Angle Between Vectors

1. Feb 3, 2009

raptik

1. The problem statement, all variables and given/known data
If A = 1i + 2j + 3k and B = 1i + 2k, and if C = A X B, then the angle between the vector A and the vector C is:

2. Relevant equations
AxB = ((a2b3-a3b2)i + (a3b1-a1b3)j + (a1b2-a2b3)k)
A·B = ABcosθ = AiBi + AjBj + AkBk

3. The attempt at a solution
I got C = 4i + j -2k and A = 1i + 2j + 3k
A·C = 4i + 2j - 6k with a magnitude of 7.48
then I used the magnitude of A and C individually to get 3.74 and 4.58 respectively.
The I used the equation cos-1(7.48/(3.74 x 4.58)) = θ
θ = 64.11 degrees. The actual answer is 90 degrees.

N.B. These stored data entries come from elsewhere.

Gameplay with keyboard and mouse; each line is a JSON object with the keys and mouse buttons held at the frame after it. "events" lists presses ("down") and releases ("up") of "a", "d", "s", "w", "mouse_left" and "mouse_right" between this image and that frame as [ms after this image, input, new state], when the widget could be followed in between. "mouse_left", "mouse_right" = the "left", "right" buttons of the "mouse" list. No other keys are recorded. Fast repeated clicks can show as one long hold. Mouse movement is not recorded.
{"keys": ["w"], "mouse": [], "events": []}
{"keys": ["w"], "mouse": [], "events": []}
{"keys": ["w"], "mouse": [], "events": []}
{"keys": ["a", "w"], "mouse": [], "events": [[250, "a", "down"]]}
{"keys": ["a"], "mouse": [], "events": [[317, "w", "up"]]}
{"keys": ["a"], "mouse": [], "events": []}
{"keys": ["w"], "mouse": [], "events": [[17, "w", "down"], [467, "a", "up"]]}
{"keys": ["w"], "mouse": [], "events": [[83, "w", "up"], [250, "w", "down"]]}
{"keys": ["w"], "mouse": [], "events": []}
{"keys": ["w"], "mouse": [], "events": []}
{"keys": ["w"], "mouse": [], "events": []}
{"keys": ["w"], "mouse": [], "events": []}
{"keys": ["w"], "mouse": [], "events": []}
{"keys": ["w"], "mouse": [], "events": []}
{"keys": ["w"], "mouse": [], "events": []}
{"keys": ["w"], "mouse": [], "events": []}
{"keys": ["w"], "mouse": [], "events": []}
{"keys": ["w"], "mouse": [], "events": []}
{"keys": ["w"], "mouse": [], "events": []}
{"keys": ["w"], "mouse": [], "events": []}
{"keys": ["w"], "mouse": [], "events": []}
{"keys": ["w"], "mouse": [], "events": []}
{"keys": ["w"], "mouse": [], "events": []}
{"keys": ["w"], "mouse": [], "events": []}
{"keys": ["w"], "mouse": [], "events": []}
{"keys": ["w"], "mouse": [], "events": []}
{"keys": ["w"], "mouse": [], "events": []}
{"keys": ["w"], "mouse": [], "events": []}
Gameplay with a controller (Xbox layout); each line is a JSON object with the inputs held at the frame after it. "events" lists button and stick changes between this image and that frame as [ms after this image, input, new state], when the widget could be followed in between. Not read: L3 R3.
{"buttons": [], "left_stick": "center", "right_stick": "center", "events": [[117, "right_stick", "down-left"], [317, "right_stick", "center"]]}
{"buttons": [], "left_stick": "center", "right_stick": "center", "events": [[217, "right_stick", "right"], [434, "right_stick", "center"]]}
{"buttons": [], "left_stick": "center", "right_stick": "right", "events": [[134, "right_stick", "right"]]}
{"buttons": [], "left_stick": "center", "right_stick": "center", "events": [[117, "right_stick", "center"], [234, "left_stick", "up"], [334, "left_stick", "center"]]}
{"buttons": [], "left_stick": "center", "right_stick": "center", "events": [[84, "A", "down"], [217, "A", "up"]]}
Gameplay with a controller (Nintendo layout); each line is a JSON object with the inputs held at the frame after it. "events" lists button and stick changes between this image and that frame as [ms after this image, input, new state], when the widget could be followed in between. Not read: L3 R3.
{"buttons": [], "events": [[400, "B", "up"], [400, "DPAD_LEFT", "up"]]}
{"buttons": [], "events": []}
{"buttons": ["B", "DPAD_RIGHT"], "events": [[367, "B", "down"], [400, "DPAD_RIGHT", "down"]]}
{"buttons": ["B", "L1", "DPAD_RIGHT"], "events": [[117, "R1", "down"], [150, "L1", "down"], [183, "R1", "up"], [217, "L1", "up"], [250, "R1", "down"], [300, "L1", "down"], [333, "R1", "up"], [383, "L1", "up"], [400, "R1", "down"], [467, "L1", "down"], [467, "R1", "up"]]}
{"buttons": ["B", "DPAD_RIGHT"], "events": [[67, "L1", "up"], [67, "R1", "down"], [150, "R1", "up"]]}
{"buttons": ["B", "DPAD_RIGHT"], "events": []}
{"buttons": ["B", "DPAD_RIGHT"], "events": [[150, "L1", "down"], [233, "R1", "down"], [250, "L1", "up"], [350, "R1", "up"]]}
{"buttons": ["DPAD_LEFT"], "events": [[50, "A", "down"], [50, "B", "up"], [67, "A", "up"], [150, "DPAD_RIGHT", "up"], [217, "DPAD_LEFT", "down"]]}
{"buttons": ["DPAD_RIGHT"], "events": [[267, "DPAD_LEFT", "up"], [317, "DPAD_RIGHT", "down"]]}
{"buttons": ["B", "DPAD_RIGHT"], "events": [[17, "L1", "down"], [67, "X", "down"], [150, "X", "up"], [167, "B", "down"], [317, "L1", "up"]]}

What am I doing wrong?

2. Feb 3, 2009

Nabeshin

This is not meant to be a numerical question! Do you know what physical (spacial) property the cross product of a two vectors has with respect to the original vectors?

3. Feb 3, 2009

raptik

I suppose that the cross product is perpendicular to the plane of the initial vectors considering that the answer is 90 degrees. I was not fully aware of this, but if this is the case then I'll keep it in mind.